_Task prompt_
The answer should consist of each line below that contains the word "Track".

_Dataset excerpts_
-=-=-
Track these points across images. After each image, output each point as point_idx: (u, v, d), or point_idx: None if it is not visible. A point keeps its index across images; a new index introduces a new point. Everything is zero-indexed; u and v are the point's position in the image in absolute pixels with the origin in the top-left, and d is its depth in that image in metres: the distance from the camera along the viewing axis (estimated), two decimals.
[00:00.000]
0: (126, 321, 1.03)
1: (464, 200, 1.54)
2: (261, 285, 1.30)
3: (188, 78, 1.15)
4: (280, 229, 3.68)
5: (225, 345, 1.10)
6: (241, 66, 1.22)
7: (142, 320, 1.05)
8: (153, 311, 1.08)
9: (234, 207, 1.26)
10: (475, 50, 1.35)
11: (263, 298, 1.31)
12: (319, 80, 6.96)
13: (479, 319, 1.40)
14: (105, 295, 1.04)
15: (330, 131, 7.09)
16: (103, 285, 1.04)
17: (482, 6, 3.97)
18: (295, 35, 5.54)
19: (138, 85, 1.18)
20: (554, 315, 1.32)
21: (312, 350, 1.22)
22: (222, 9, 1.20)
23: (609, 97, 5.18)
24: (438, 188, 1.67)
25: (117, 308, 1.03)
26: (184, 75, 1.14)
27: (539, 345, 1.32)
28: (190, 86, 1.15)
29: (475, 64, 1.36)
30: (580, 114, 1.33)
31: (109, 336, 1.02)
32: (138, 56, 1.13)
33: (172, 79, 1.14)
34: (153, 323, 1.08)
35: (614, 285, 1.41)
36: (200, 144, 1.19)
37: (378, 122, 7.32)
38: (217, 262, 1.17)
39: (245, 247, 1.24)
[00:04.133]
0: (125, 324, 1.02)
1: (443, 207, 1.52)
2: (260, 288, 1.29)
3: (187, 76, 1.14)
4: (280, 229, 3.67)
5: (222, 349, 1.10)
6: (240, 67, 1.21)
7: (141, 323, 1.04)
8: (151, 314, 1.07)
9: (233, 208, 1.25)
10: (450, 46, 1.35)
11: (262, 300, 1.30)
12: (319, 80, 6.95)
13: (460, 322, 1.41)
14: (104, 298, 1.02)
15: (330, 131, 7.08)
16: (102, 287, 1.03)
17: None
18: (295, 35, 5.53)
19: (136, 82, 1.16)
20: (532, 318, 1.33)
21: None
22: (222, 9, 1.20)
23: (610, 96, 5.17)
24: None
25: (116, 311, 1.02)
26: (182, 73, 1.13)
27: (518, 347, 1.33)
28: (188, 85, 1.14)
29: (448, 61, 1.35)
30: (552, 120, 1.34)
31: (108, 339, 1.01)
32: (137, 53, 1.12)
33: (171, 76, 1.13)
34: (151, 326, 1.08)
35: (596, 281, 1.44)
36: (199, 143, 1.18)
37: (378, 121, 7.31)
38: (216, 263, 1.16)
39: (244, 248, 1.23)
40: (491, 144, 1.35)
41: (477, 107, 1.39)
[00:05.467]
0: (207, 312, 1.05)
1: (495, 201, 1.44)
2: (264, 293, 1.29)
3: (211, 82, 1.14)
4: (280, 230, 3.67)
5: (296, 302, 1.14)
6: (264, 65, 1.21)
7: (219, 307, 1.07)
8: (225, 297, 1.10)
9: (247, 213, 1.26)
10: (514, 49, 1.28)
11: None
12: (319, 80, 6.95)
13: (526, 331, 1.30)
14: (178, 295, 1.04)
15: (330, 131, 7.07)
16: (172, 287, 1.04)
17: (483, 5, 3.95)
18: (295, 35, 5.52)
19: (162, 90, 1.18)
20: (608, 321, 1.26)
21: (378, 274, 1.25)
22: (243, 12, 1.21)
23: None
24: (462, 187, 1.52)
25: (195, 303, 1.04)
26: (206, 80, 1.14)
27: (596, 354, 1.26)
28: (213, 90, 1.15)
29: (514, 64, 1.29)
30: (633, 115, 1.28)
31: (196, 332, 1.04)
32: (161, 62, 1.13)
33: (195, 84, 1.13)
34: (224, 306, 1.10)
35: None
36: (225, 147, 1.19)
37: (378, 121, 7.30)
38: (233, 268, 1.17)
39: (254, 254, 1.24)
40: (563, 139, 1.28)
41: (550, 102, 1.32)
-=-=-
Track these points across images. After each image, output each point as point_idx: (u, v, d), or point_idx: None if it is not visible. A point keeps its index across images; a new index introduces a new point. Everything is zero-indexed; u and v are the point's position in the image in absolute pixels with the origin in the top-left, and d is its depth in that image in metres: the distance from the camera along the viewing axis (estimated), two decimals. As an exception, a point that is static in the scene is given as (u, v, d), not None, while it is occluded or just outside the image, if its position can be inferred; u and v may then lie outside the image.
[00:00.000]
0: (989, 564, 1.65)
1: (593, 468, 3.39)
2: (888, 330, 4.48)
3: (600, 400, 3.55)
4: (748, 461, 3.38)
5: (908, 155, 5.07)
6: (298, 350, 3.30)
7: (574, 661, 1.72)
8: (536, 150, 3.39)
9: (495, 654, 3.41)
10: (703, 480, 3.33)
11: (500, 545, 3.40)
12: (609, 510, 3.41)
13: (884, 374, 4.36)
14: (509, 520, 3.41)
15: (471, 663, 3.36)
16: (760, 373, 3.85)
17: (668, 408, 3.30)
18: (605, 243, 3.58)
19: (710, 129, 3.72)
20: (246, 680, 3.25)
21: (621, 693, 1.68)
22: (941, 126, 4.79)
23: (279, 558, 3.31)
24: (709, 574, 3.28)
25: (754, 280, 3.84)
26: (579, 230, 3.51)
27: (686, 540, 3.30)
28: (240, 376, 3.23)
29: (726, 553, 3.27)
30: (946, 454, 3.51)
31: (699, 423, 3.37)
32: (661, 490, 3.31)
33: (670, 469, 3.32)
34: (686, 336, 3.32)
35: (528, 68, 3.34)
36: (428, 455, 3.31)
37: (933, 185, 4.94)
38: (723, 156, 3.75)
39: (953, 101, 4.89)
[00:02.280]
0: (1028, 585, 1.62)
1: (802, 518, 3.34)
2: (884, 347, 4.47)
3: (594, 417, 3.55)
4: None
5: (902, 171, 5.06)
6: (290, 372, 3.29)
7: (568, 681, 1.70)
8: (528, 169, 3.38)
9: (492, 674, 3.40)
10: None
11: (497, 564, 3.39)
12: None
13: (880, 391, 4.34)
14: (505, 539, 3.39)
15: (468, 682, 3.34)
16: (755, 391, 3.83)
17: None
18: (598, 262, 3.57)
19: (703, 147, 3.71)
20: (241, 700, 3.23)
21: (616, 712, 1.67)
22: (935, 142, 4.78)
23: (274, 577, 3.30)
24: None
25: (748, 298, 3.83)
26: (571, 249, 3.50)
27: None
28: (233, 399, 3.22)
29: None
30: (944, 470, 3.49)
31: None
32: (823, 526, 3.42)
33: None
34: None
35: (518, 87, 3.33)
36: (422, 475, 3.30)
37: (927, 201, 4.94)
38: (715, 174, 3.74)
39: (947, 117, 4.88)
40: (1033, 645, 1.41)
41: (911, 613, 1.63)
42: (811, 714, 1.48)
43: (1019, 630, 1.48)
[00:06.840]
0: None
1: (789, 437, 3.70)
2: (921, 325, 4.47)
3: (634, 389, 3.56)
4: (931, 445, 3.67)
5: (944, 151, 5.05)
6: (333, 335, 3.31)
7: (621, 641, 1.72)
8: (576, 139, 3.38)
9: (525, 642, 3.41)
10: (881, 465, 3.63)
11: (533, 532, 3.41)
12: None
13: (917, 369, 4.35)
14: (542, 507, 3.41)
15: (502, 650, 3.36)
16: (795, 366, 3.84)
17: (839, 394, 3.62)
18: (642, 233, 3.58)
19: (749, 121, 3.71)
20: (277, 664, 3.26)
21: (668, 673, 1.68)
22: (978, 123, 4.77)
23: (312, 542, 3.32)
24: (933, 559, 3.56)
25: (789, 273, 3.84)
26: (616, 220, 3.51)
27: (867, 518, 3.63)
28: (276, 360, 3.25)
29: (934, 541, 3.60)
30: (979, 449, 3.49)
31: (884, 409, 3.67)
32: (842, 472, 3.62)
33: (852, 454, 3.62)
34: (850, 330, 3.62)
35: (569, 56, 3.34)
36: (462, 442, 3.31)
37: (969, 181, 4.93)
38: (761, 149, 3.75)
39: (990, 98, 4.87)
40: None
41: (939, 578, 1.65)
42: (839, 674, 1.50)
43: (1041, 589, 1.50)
-=-=-
_Result of this task_
Track these points across images. After each image, output each point as point_idx: (u, v, d), or point_idx: None if it is not visible. A point keeps its index across images; a new index introduces a new point. Everything is zero-indexed; u and v are the point's position in the image in absolute pixels with the origin in the top-left, and d is its depth in that image in metres: the distance from the camera along the viewing axis (estimated), two decimals.
Track these points across images. After each image, output each point as point_idx: (u, v, d), or point_idx: None if it is not visible. A point keeps its index across images; a new index introduces a new point. Everything is zero-indexed; u and v are the point's position in the image in absolute pixels with the origin in the top-left, and d is its depth in that image in metres: the distance from the camera along the viewing axis (estimated), two decimals. As an exception, a point that is static in the scene is given as (u, v, d), not None, while it is occluded or just outside the image, if its position can be inferred; u and v may then lie outside the image.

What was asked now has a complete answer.